- [Dataset excerpt]

- - -

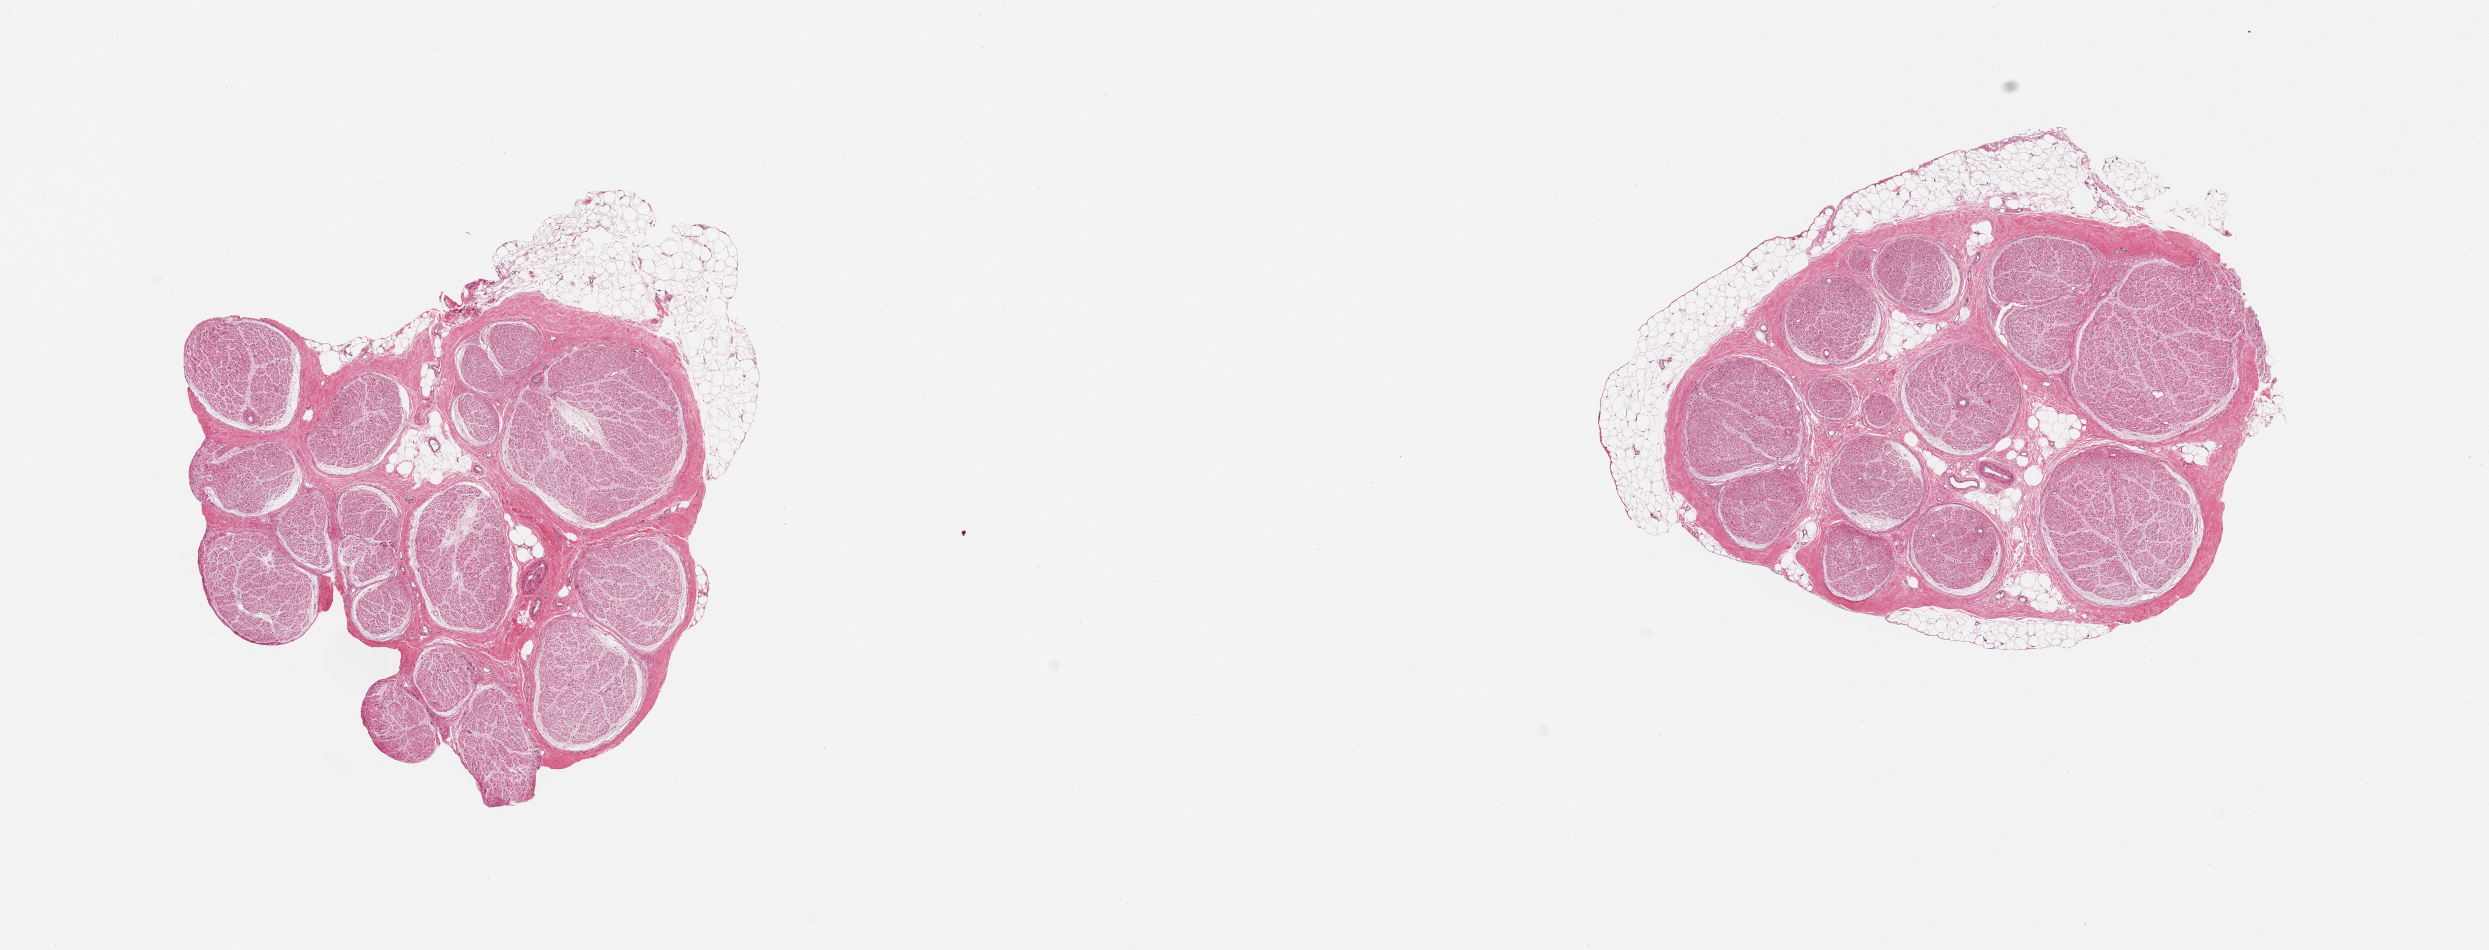
Whole-slide image, H&E stain, whole scanned area (about 19.7 x 7.5 mm) shown as a low-resolution overview. PAXgene-fixed, paraffin-embedded tissue. Target tissue: tibial nerve. Tissue donor sample. Male donor.
Review note (as recorded): 2 pieces, adherent rims of fat, up to ~0.8mm.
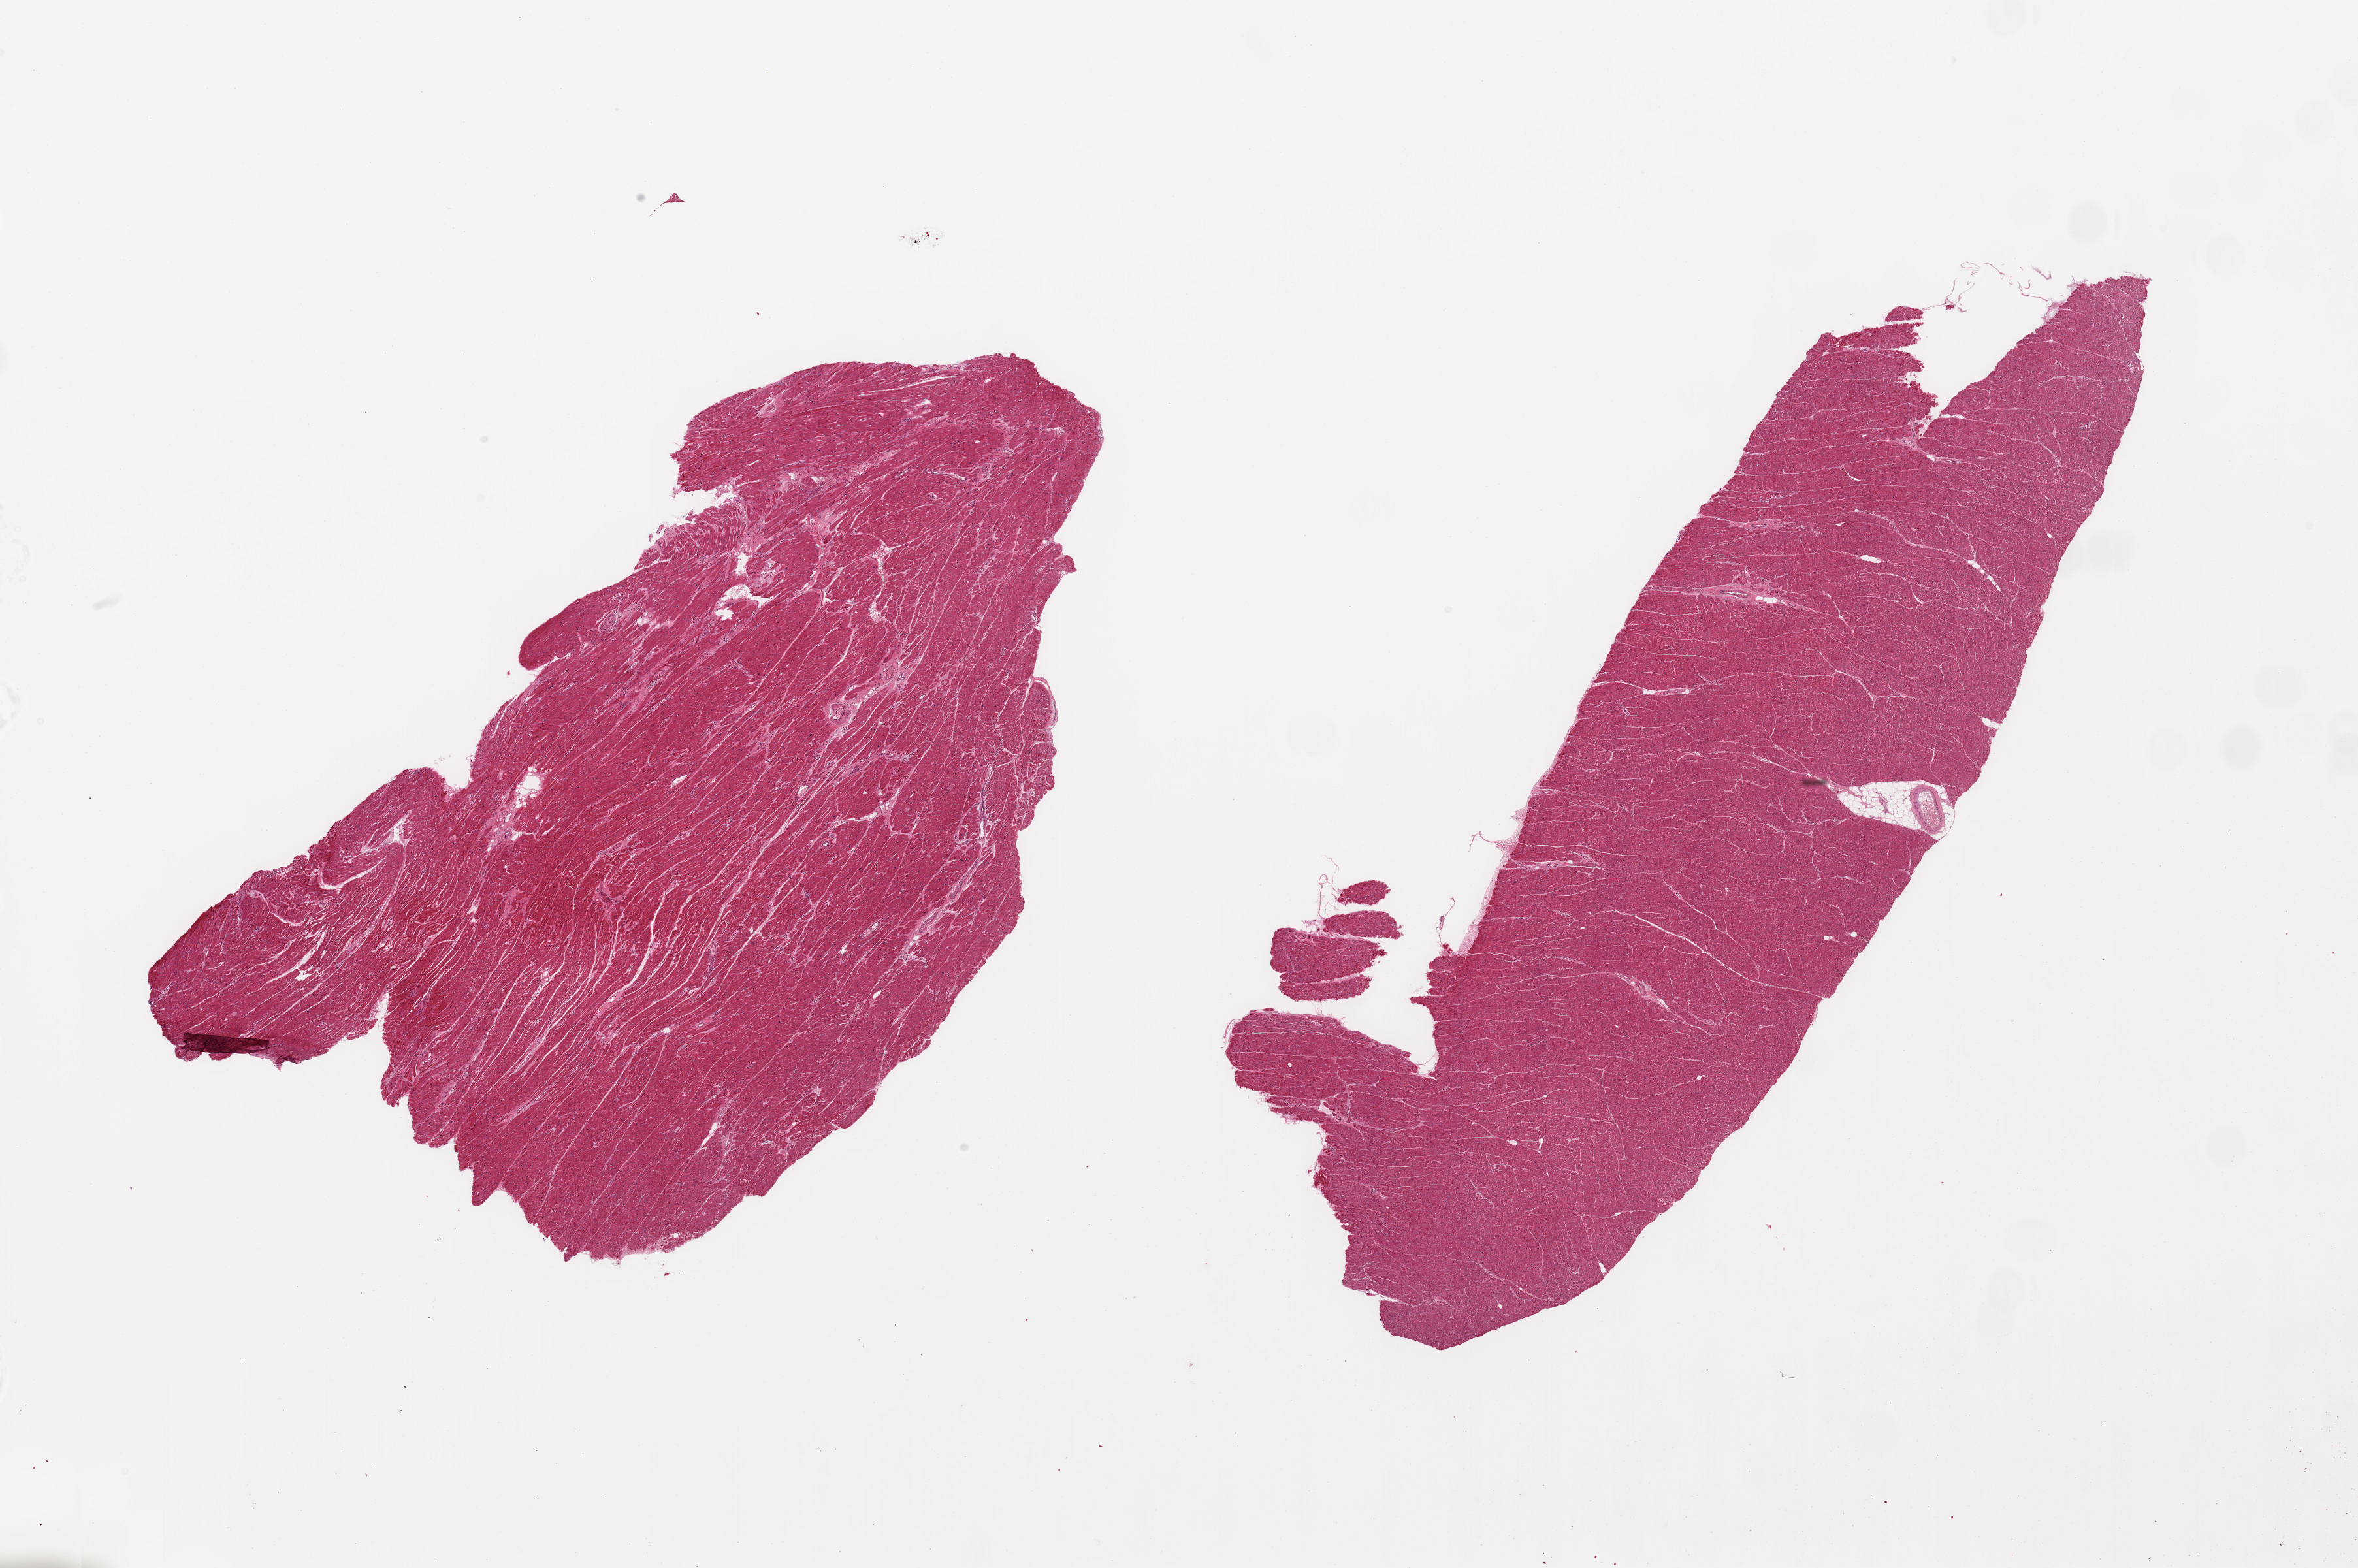
Digitized haematoxylin and eosin-stained section — whole scanned area (about 28.5 x 19.0 mm) shown as a low-resolution overview. PAXgene-fixed paraffin-embedded (PFPE) section. Sampled site (target tissue): heart. Donor tissue sample. Donor sex: male.
* reviewer comment on this tissue sample: 2 pieces; no lesions; <2% fat content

- - -

- [Required work] Copy exactly the lines running from the beginning of the listing through the line that has "Review note (as". Drop the pictures.

- [Answer to the problem]
Whole-slide image, H&E stain, whole scanned area (about 19.7 x 7.5 mm) shown as a low-resolution overview. PAXgene-fixed, paraffin-embedded tissue. Target tissue: tibial nerve. Tissue donor sample. Male donor.
Review note (as recorded): 2 pieces, adherent rims of fat, up to ~0.8mm.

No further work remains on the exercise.